Der häufigste Fehler
„Wir setzen einen Footer, das reicht.” – Quatsch. Ein Footer ohne korrekte Angaben ist wie ein Schaufenster ohne Glas: Es sieht gut aus, lässt aber alles drinnen sichtbar werden – für die Behörden.
Wie das Impressum richtig strukturiert wird
Erst: Vollständiger Name des Diensteanbieters. Zweitens: Anschrift, nicht P.O. Box, sondern echte Straße. Drittens: E-Mail und Telefon. Viertens: Umsatzsteuer-ID, falls vorhanden. Und wenn Sie ein Unternehmen sind, dann noch das Registergericht.
Technischer Twist
Platzieren Sie das Impressum auf einer eigenen Seite, verlinken Sie klar im Footer und im Header. Und ja, die URL muss exakt so aussehen: https://pferdewettenvergleich.com/impressum/. Keine versteckten Parameter, kein JavaScript-Trick.
Was passiert, wenn Sie es ignorieren?
Abmahnungen.
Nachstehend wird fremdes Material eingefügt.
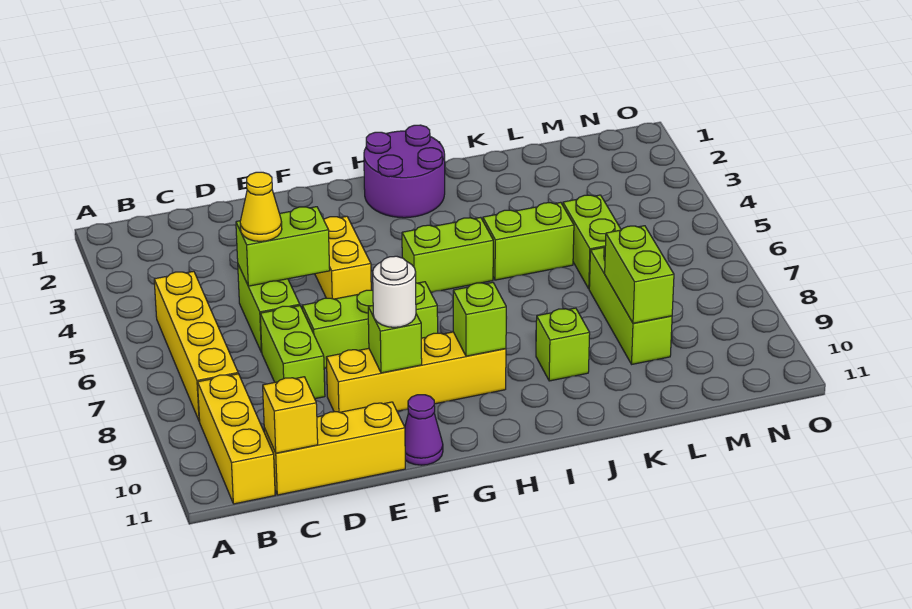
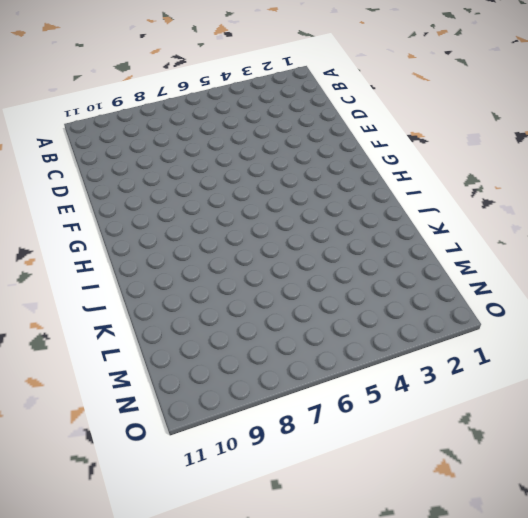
none -> yellow brick B5:B8 level 1
none -> yellow brick B9:B11 level 1
none -> yellow brick C11:E11 level 1

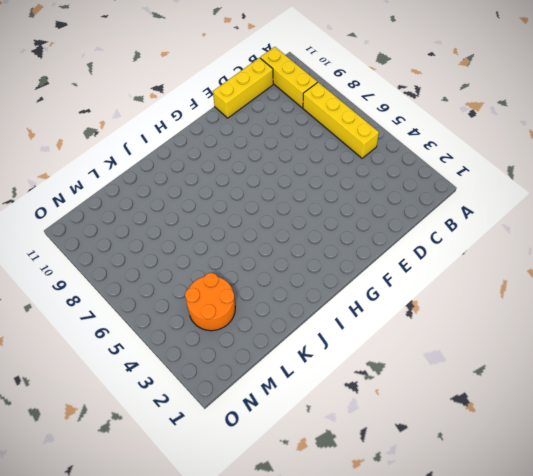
orange round brick L3:M4 level 1 -> none
none -> lime brick D5:D6 level 1
none -> lime brick D7:D8 level 1
none -> lime brick E7:G7 level 1

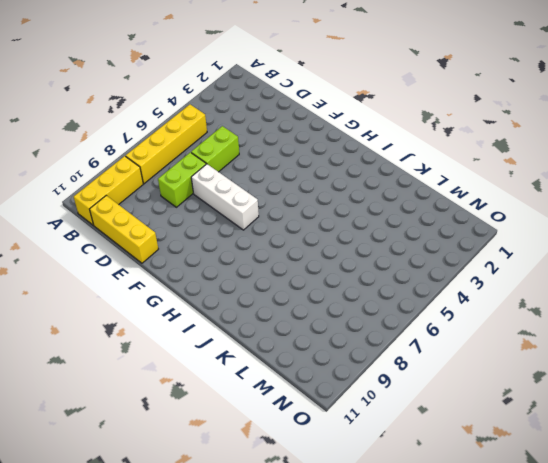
white brick E7:G7 level 1 -> lime brick E7:G7 level 1
none -> yellow brick E9:H9 level 1
none -> yellow brick F4:F5 level 1
none -> purple cone F11 level 1

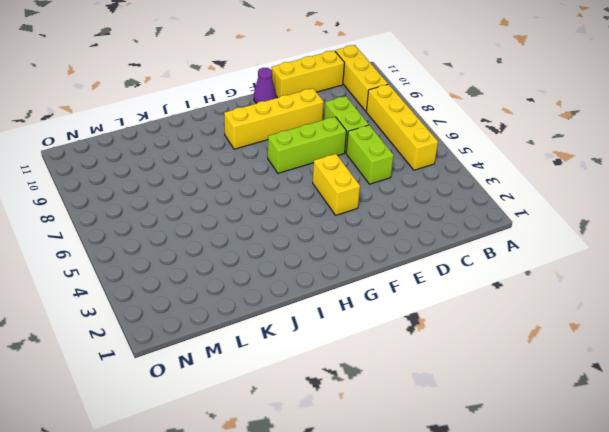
none -> purple round brick H1:I2 level 1
none -> lime brick H5:I5 level 1
none -> lime brick J5:K5 level 1

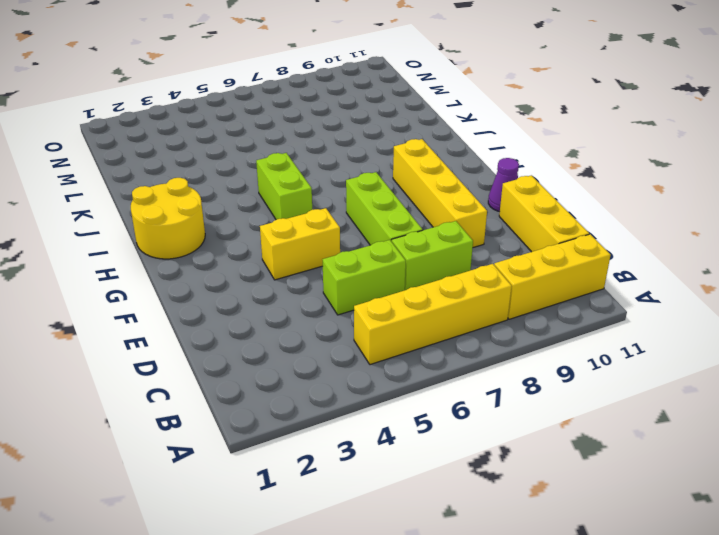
yellow round brick H1:I2 level 1 -> purple round brick H1:I2 level 1
none -> lime brick J5:K5 level 1
none -> lime brick J9 level 1
none -> lime brick L5:L6 level 1

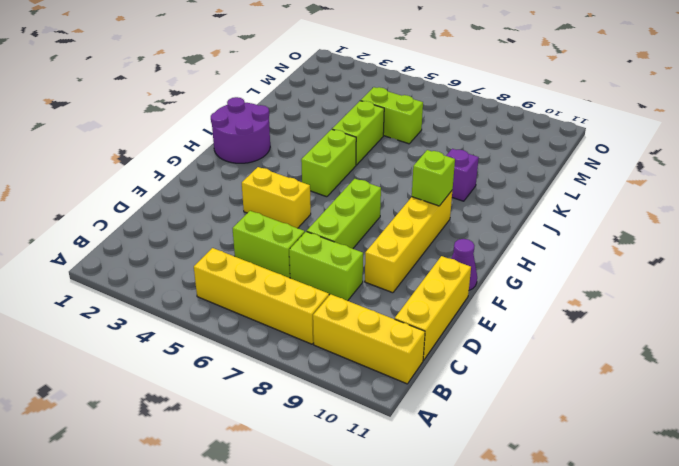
purple brick J9 level 1 -> lime brick J9 level 1
none -> lime brick L7:L9 level 1
none -> yellow brick C11 level 2
none -> lime brick D5:E5 level 2

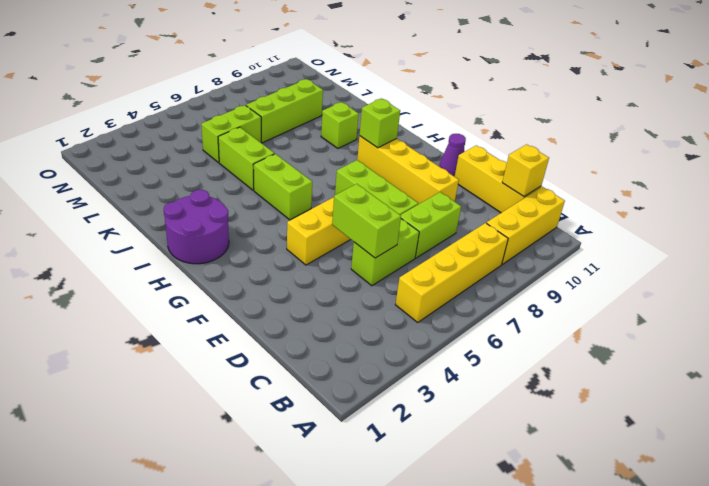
none -> lime brick F9 level 2
none -> lime brick L8:L9 level 2
none -> yellow cone D5 level 3

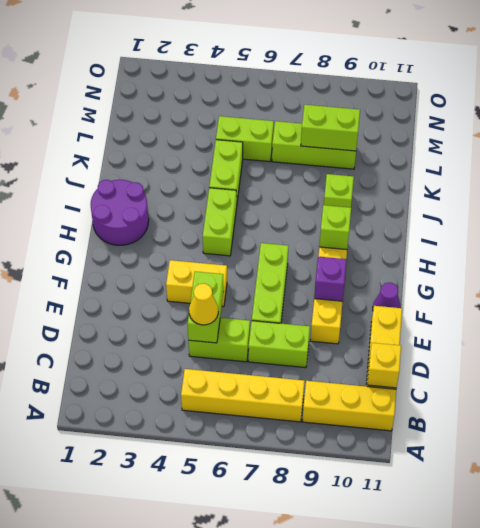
purple brick F9 level 2 -> lime brick F9 level 2
none -> white round brick F9 level 3

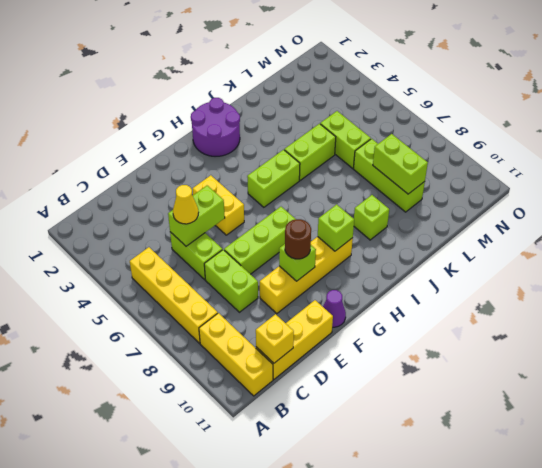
brown round brick F9 level 3 -> white round brick F9 level 3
Geldstrafen. Und das ist erst der Anfang. Ein schlechter Ruf breitet sich schneller aus als ein Lauffeuer im Wald. Und das kostet mehr als jede Rechtsberatung.
Ein letzter Hinweis
Checken Sie das Impressum regelmäßig, mindestens einmal im Quartal. Gesetze ändern sich, und Ihr Text muss mitziehen – sonst sitzen Sie im Regen.